List each line of the data that holds the word "elbow".

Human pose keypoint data

______

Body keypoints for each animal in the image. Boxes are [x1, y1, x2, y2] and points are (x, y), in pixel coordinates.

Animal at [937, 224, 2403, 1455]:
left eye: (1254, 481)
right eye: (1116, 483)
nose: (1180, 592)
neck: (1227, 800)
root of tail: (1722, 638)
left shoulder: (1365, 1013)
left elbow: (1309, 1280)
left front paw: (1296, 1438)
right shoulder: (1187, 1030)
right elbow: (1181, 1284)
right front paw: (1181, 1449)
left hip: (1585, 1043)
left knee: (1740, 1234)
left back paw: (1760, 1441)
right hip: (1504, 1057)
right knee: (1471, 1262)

______

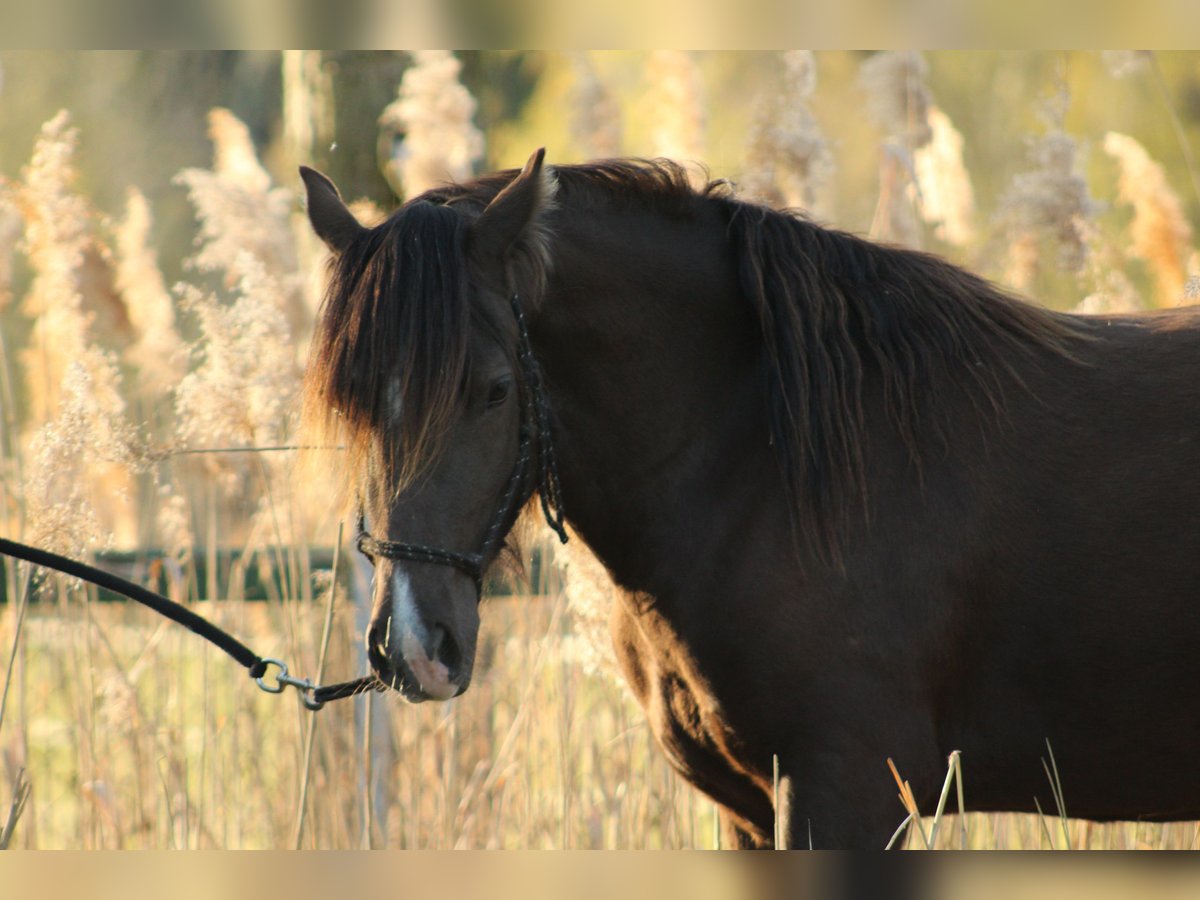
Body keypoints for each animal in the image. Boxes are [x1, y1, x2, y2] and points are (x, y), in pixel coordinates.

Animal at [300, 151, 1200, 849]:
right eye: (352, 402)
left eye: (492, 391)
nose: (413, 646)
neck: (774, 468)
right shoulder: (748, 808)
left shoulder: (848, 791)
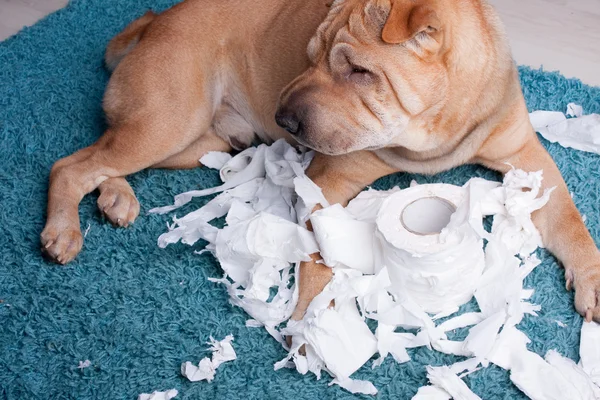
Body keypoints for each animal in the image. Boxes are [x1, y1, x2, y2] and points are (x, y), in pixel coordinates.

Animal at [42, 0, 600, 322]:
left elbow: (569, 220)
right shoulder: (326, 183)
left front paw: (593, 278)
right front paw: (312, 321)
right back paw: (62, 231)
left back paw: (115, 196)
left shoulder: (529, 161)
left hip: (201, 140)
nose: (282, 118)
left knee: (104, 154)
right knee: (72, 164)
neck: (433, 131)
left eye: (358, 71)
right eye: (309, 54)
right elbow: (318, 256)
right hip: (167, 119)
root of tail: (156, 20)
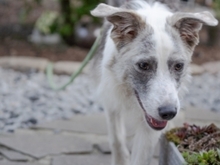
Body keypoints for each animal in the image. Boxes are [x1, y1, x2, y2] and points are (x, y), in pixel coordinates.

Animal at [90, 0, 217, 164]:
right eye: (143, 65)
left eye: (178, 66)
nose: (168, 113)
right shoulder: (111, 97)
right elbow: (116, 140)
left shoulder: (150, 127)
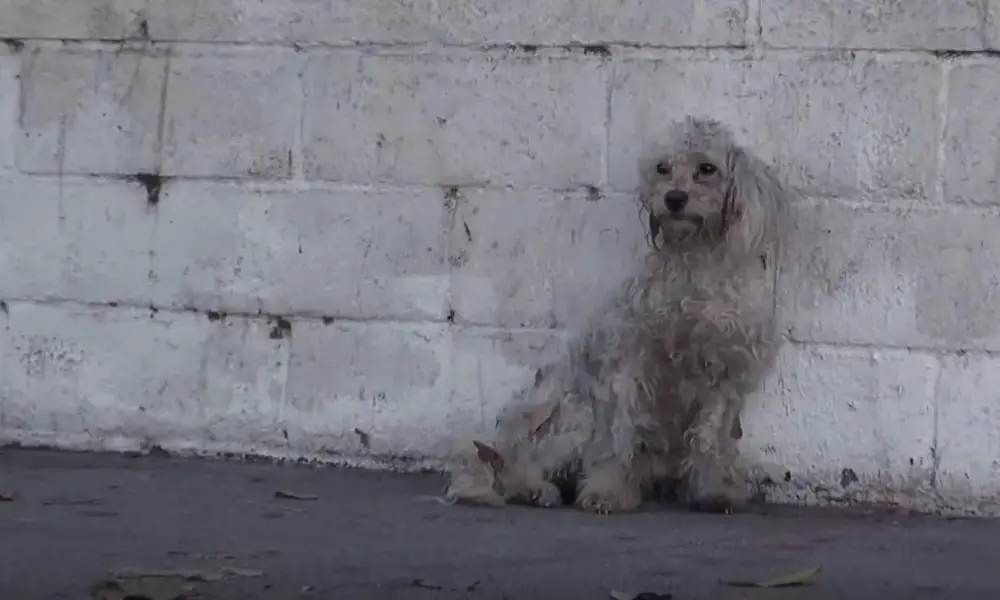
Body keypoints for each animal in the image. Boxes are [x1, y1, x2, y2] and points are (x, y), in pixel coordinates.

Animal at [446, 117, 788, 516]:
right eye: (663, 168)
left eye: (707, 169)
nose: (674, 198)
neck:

______

→ **EXPECTED ANSWER**:
left elbow: (1309, 1280)
right elbow: (1181, 1284)
left elbow: (569, 220)
right elbow: (318, 256)
right elbow: (116, 140)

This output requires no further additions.